Visto che questo film ormai l’hanno visto praticamente tutti ci dedico solo due righe rapide, tanto per riflettere sulla straordinaria operazione cinefila portata avanti da Pang.
C’era una volta il b-movie, filone dai mille tentacoli mossi da un’unica forza motrice: lo stomaco. Nell’epoca d’oro del cinema bis schiere di registi e produttori capirono che, per sopperire alla povertà di mezzi, si doveva puntare alle viscere dello spettatore. Fargli staccare il cervello e dargli esattamente quello che voleva. Spazio a sangue, frattaglie e carnazza al vento. E quando questo non bastava ecco che si presentava l’instant movie. In poche parole: si prendeva l’argomento caldo del periodo e ci si costruiva sopra una trama raffazzonata. La si rafforzava con qualche provocazione gratuita e il gioco era fatto.
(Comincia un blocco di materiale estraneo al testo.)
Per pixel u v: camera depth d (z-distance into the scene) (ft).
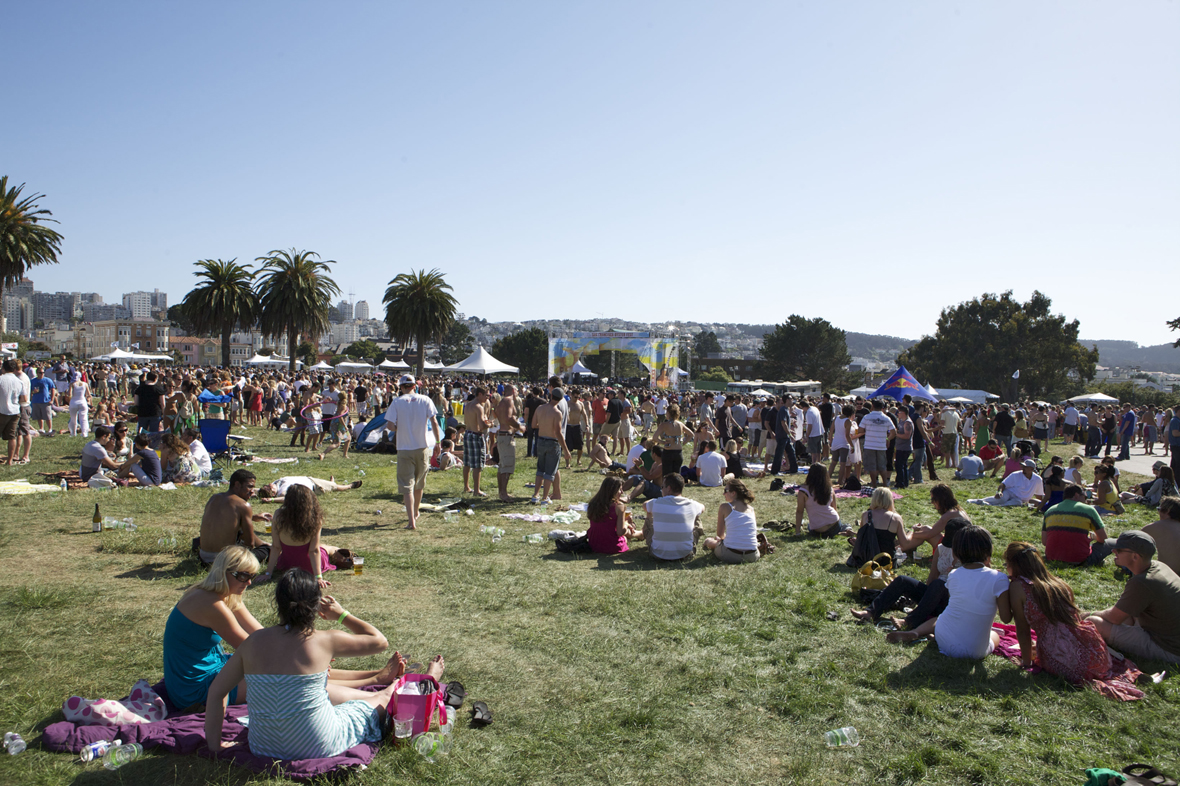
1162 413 97.55
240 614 14.02
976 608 17.37
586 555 26.89
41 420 61.67
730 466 52.44
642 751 13.00
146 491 35.58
Manco a dirlo una delle cinematografie più avvezze a queste meccaniche produttive era la bulimica Hong Kong, dove nel ventennio d’oro si producevano centinaia di film all’anno. Sui cartelloni delle sale svettavano, per ignoranza e capacità di speculazione, i famigerati CAT. III. Lavori privi di tatto e ipocrisia, dove si affastellavano bassa macelleria, richiami all’attualità e il solito umorismo pecoreccio tipico della commedia cantonese. Un concentrato di pura exploitation. A esempio di tutto questo si recuperi la versione Tai Seng del celebre The Untold Story, forse l’esempio più celebre di questo sub genere (e pugno allo stomaco con ancora pochi pari).
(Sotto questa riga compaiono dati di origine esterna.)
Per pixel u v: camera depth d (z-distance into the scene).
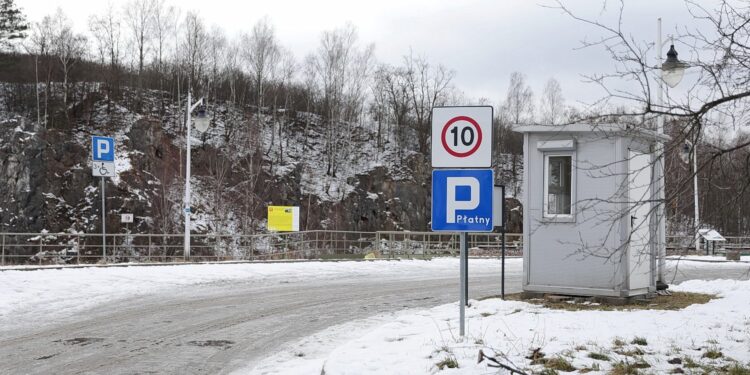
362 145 74.31
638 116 6.93
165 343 10.30
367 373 7.04
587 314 10.92
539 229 13.19
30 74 65.88
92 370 8.43
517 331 9.33
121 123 59.91
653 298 13.25
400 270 24.94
Anno 2010. Dobbiamo ancora riprenderci dalla sbornia di pellicole rovinate in digitale, dagli ammiccamenti agli anni ‘70/’80, dal mimetismo e dalle meta trovate che hanno smesso di far ridere nel 1997. Ci sorprendiamo a sbavare su cagatine senza peso quando Pang Ho Cheung se ne esce con Dream Home e realizza la miglior attualizzazione che si potesse fare dell’horror da videoteca dei bei tempi andati. La ricetta è semplice: prende un argomento d’attualità (la crisi dei mutui) e ci costruisce attorno una vicenda dall’alto tasso di cafonaggine splatter. Tra morti con un bong conficcato in testa (una cosa che pensavo possibile solo nei video dei Cannabis Corpse) e doppi sensi da caserma si capisce che non siamo proprio dalle parti della raffinata riflessione cinefila.
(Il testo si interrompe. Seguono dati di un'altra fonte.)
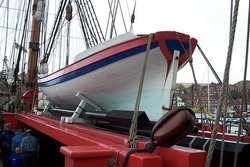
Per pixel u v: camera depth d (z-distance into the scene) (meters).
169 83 3.68
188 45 3.74
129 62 3.98
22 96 10.12
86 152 2.20
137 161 2.18
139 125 3.42
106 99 4.67
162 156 2.33
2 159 8.47
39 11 10.21
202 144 3.11
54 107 7.23
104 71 4.34
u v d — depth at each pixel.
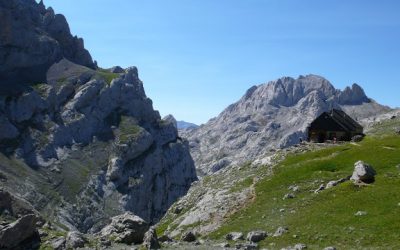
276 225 47.94
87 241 43.78
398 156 64.19
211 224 57.31
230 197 64.75
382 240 37.75
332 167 66.56
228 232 50.53
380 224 40.75
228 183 73.81
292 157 78.19
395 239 37.31
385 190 49.44
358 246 37.59
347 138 129.25
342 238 39.84
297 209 51.56
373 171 56.34
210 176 90.81
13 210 46.31
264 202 58.25
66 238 43.09
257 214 54.41
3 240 40.34
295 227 45.59
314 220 45.97
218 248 40.75
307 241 41.06
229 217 57.22
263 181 67.38
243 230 49.53
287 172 67.50
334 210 47.09
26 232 41.72
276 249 40.00
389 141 79.75
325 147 86.38
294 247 38.97
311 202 52.44
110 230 47.03
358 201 47.91
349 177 58.09
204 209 64.12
A questo si accompagna una messa in scena accattivante (in un digitale cristallino) e una sceneggiatura tutta basata su salti temporali. Il nucleo sarà anche ben radicato nella tradizione della serie B, ma il guscio invece si conferma moderno come pochi. Se il cinema di genere da saletta off non fosse morto oggi sarebbe proprio così. Per arrivarci occorreva un cineasta come Pang, acuto osservatore dei nostri tempi e colto cinefilo amante del basso. Il giovane regista non ci consegna comunque un capolavoro (quello rimane Exodus) ma una dimostrazione di forza intellettuale non indifferente.
A mettere in fila due zoomate spinte ci riescono tutti, meno facile è entrare nei meccanismi di certo cinema e svuotarli da tutti gli orpelli di forma per poterli rimodellare alle nostre nuove esigenze. Quando poi lo si fa portando avanti un discorso autoriale ben definito (Pang continua a esplorare il mondo femminile a modo suo) e girando in contemporanea una commedia romantica allora significa che qualcosa da dire lo si ha. Dura dimostrare il contrario.